Data for this exercise:
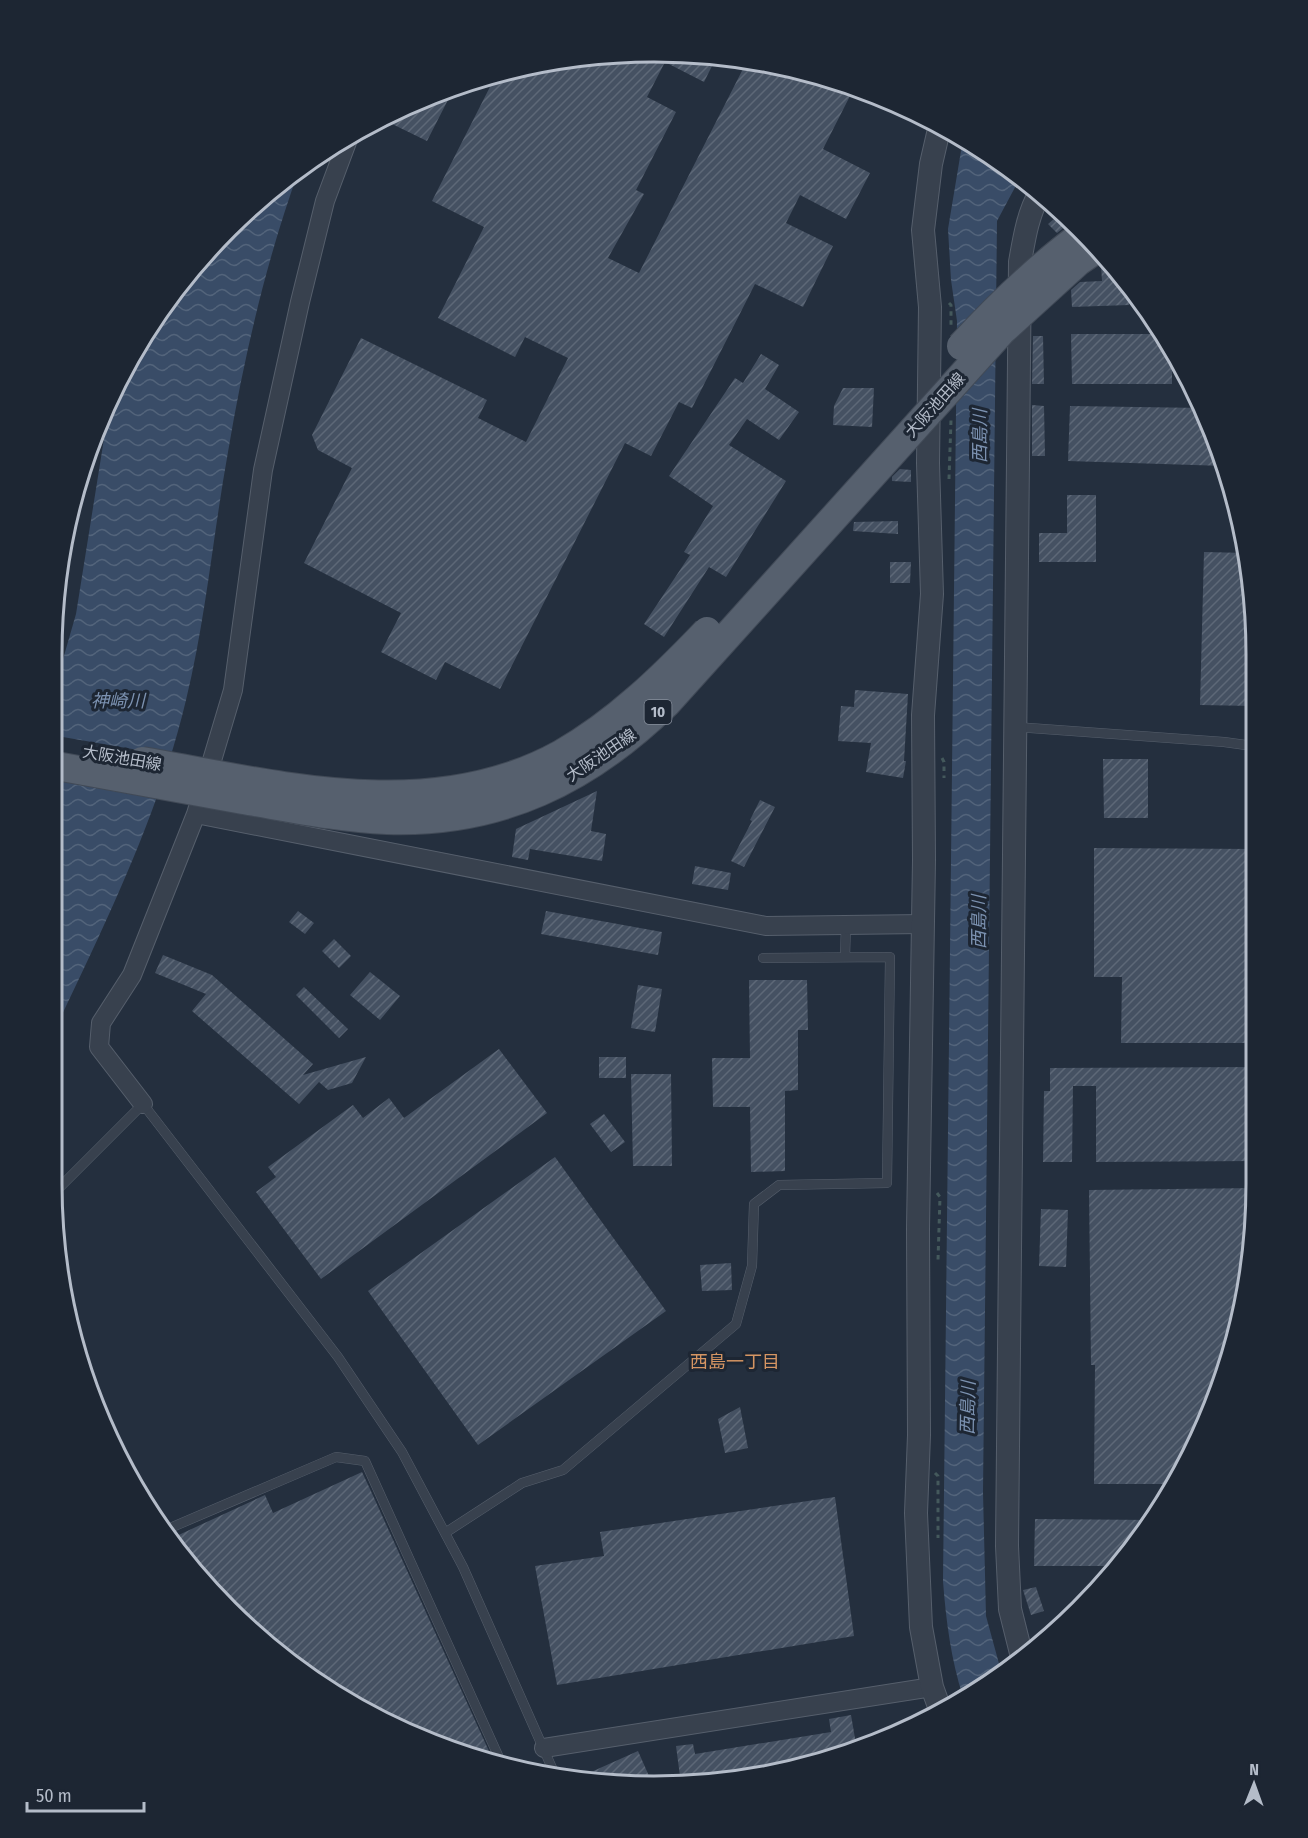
<svg xmlns="http://www.w3.org/2000/svg" width="1308" height="1838" viewBox="0 0 1308 1838" font-family="'Fira Sans Condensed','Noto Sans JP',sans-serif">
	<style>
		.water { fill: url(#water-waves) }
		.pier { fill: #242f3e }
		.building { fill: url(#building-hatch) }
		.lines { fill: none; stroke-linecap: round; stroke-linejoin: round }
		.service-casing { stroke: #565f6c; stroke-width: 10 }
		.minor-casing { stroke: #565f6c; stroke-width: 20 }
		.tertiary-casing { stroke: #565f6c; stroke-width: 24 }
		.path { stroke: #44595c; stroke-width: 3; stroke-dasharray: 4.5 4.5; stroke-linecap: butt }
		.service { stroke: #38414e; stroke-width: 9 }
		.minor { stroke: #38414e; stroke-width: 18 }
		.tertiary { stroke: #38414e; stroke-width: 22 }
		.primary-bridge-casing { stroke: #414a57; stroke-width: 30; stroke-linecap: butt }
		.primary-bridge { stroke: #56606e; stroke-width: 28 }
		.labels { text-anchor: middle; dominant-baseline: central; stroke-width: 6; stroke-linejoin: round; paint-order: stroke }
		.shield { fill: #1d2633; stroke: #878f9c; stroke-width: 1.5 }
		.shield-label { font-size: 15px; font-weight: bold; fill: #b4bcc9 }
		.street-label { font-size: 16px; fill: #b4bcc9; stroke: #1d2633 }
		.water-label { font-size: 18px; font-style: italic; fill: #7c92b1; stroke: #1d2633 }
		.neighbourhood-label { font-size: 18px; fill: #d59563; stroke: #1d2633 }
		.rim { fill: none; stroke: #b4bcc9; stroke-width: 3 }
	</style>
	<defs>
		<pattern id="water-waves" width="16" height="10" patternUnits="userSpaceOnUse" patternTransform="scale(1.5)"><rect width="16" height="10" fill="#394c67"/><path d="M0 5q4-4 8 0t8 0" fill="none" stroke="#53647b"/></pattern>
		<pattern id="building-hatch" width="6" height="6" patternUnits="userSpaceOnUse" patternTransform="scale(1.5)"><rect width="6" height="6" fill="#455162"/><path d="M-1 1l2-2M0 6l6-6M5 7l2-2" fill="none" stroke="#5d6877"/></pattern>
	</defs>
	<rect width="100%" height="100%" fill="#242f3e"/>
	<path class="water" d="M963,139L1021,176L997,221L983,1492L986,1616L1001,1671L963,1697C951,1659 946,1621 943,1581L957,321L951,280L948,229Z
		M299,170C266,261 244,357 228,452C213,535 206,618 186,700C158,818 103,928 51,1038V701L76,614L107,420L116,385L132,352L176,287L256,201Z"/>
	<path class="pier" d="M51,735L173,756L163,793L51,774Z"/>
	<path class="building" d="M693,52L717,56L704,82L665,62L647,97L676,112L636,190L644,194L608,258L639,273L747,61L810,71L814,73L812,77L850,96L823,149L870,173L846,219L800,195L786,223L833,246L803,307L755,284L692,408L679,402L651,456L625,443L500,689L445,662L436,680L381,652L401,613L304,563L352,468L318,450L312,435L361,338L487,400L478,418L526,442L568,358L525,337L515,357L438,318L484,227L432,201L496,75L575,56Z
		M441,92L450,96L427,141L388,122L393,114Z
		M1061,213L1071,222L1057,233L1048,224Z
		M1109,259L1128,287L1129,305L1072,307L1071,290L1080,282L1102,281L1101,266Z
		M1071,334H1159L1172,353V384H1072Z
		M1033,336H1043L1044,384H1032Z
		M761,354L779,365L765,389L799,412L779,440L747,419L729,445L786,481L726,577L709,567L664,637L644,624L690,555L684,552L713,506L669,476L735,378L743,383Z
		M843,388H874L872,427L833,425L834,406Z
		M1032,405L1044,406L1045,456H1032Z
		M1070,406L1203,408L1225,466L1068,461Z
		M900,469L911,470V482L892,481V477Z
		M1067,495H1096V562H1039V533H1067Z
		M898,521V534L853,531L854,522Z
		M1204,552L1247,553L1252,575L1253,706L1200,705Z
		M890,562H911L910,583H890Z
		M855,690L908,694L904,761H906L903,778L866,772L871,743L838,741L841,706L854,707Z
		M1103,759H1148V818H1104Z
		M597,791L591,831L606,834L602,861L530,849L528,860L512,857L516,829Z
		M760,800L775,807L744,867L731,861L752,821L750,820Z
		M1094,848L1253,849L1255,1043H1121L1122,977H1094Z
		M695,866L731,873L728,890L692,884Z
		M298,911L314,923L305,934L289,922Z
		M546,911L662,932L658,955L541,934Z
		M334,939L351,956L339,968L322,951Z
		M163,955L212,975L313,1064L303,1075L366,1057L352,1083L328,1090L319,1082L299,1104L192,1011L206,994L155,973Z
		M370,972L400,996L380,1020L350,995Z
		M749,980H807L808,1030H798V1090L785,1091V1171L751,1172L750,1107H713L712,1058H750Z
		M638,985L662,989L655,1032L631,1028Z
		M304,987L348,1029L339,1038L296,995Z
		M499,1049L547,1113L321,1279L256,1192L276,1177L268,1167L353,1105L363,1118L389,1098L404,1118Z
		M599,1057H626V1078H599Z
		M1255,1067V1161L1096,1162V1086H1073L1072,1162H1043L1044,1091H1050V1068Z
		M631,1074H671L672,1166H633Z
		M604,1114L625,1142L611,1152L590,1124Z
		M555,1157L666,1311L478,1445L368,1291Z
		M1256,1188V1223L1237,1340L1195,1450L1174,1484H1094L1095,1365H1091L1089,1190Z
		M1041,1209L1068,1210L1066,1267L1039,1266Z
		M731,1263L732,1290L702,1291L700,1265Z
		M740,1407L748,1448L725,1453L718,1419Z
		M362,1472L370,1489L493,1760L423,1741L319,1686L257,1638L170,1539L265,1495L273,1513Z
		M835,1497L854,1636L557,1685L535,1566L604,1556L600,1532Z
		M1035,1519L1152,1520L1133,1551L1118,1566H1034Z
		M1036,1587L1044,1611L1031,1615L1023,1590Z
		M851,1715L856,1744L831,1748L832,1755L771,1775L681,1784L676,1746L693,1744L695,1754L831,1732L829,1719Z
		M638,1751L649,1776L627,1785L571,1781Z"/>
	<g class="lines">
		<g class="service-casing">
			<path id="service" d="M1015,727L1224,742L1253,746
				M845,957L846,925
				M52,1195L143,1104L338,1357L402,1452L463,1567L556,1777
				M163,1531L336,1457L365,1461L501,1762
				M445,1533L522,1483L563,1470L736,1324L752,1266L754,1204L779,1185L887,1183L890,957L763,958"/>
		</g>
		<g class="minor-casing">
			<path id="minor" d="M196,814L766,926L923,924
				M143,1104L99,1047L101,1023L132,975L196,814L233,690L263,470L300,302L325,201L350,134
				M544,1748L932,1687"/>
		</g>
		<g class="tertiary-casing">
			<path id="tertiary" d="M940,125L931,164L923,230L930,307L928,463L932,594L923,715L924,860L918,1229L919,1435L916,1513L921,1627L932,1687L941,1712
				M1022,1657L1010,1609L1007,1546L1020,262C1024,239 1028,213 1040,193"/>
		</g>
		<path class="path" d="M949,303L951,305V325
			M949,479L951,420
			M942,758L944,762V778
			M937,1193L940,1197L938,1260
			M935,1473L938,1476V1538"/>
		<use href="#service" class="service"/>
		<use href="#minor" class="minor"/>
		<use href="#tertiary" class="tertiary"/>
		<g class="primary-bridge-casing">
			<path id="primary-bridge" d="M961,346C998,306 1039,266 1083,234
				M142,761C279,785 431,826 561,754C616,723 663,677 707,631
				M51,765C115,777 179,788 243,800C291,808 338,818 387,820C500,824 588,780 667,703L1002,331L1079,261L1098,248"/>
		</g>
		<use href="#primary-bridge" class="primary-bridge"/>
	</g>
	<g class="labels">
		<rect class="shield" x="644.5" y="700" width="27" height="24" rx="4.5"/>
		<g class="shield-label">
			<text x="658" y="712">10</text>
		</g>
		<g class="street-label">
			<text transform="translate(935 405) rotate(-48)">大阪池田線</text>
			<text transform="translate(601 755) rotate(-34)">大阪池田線</text>
			<text transform="translate(122 758) rotate(10)">大阪池田線</text>
		</g>
		<g class="water-label">
			<text transform="translate(980 436) rotate(-90)">西島川</text>
			<text x="118" y="701">神崎川</text>
			<text transform="translate(979 922) rotate(-90)">西島川</text>
			<text transform="translate(968 1408) rotate(-89)">西島川</text>
		</g>
		<g class="neighbourhood-label">
			<text x="735" y="1362">西島一丁目</text>
		</g>
	</g>
	<path d="M0 0H1308V1838H0ZM654 62H654A592 592 0 0 1 1246 654V1184A592 592 0 0 1 654 1776H654A592 592 0 0 1 62 1184V654A592 592 0 0 1 654 62Z" fill="#1d2633" fill-rule="evenodd"/>
	<path class="rim" d="M654 62H654A592 592 0 0 1 1246 654V1184A592 592 0 0 1 654 1776H654A592 592 0 0 1 62 1184V654A592 592 0 0 1 654 62Z"/>
	<g transform="translate(1254 1784) rotate(1)" stroke="#1d2633" stroke-width="4.5" paint-order="stroke">
	<path d="M0-4.5L10 22L0 15L-10 22Z" fill="#b4bcc9"/>
	<text y="-9" font-size="16" font-weight="bold" text-anchor="middle" fill="#b4bcc9">N</text>
	</g>
	<path d="M27 1802v9h117v-9" fill="none" stroke="#b4bcc9" stroke-width="3"/>
	<text x="36" y="1802" font-size="18" fill="#b4bcc9" stroke="#1d2633" stroke-width="4.5" paint-order="stroke">50 m</text>
</svg>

Task description:
Search the entries above for "waves". Return every line that has it.

Response box:
		.water { fill: url(#water-waves) }
		<pattern id="water-waves" width="16" height="10" patternUnits="userSpaceOnUse" patternTransform="scale(1.5)"><rect width="16" height="10" fill="#394c67"/><path d="M0 5q4-4 8 0t8 0" fill="none" stroke="#53647b"/></pattern>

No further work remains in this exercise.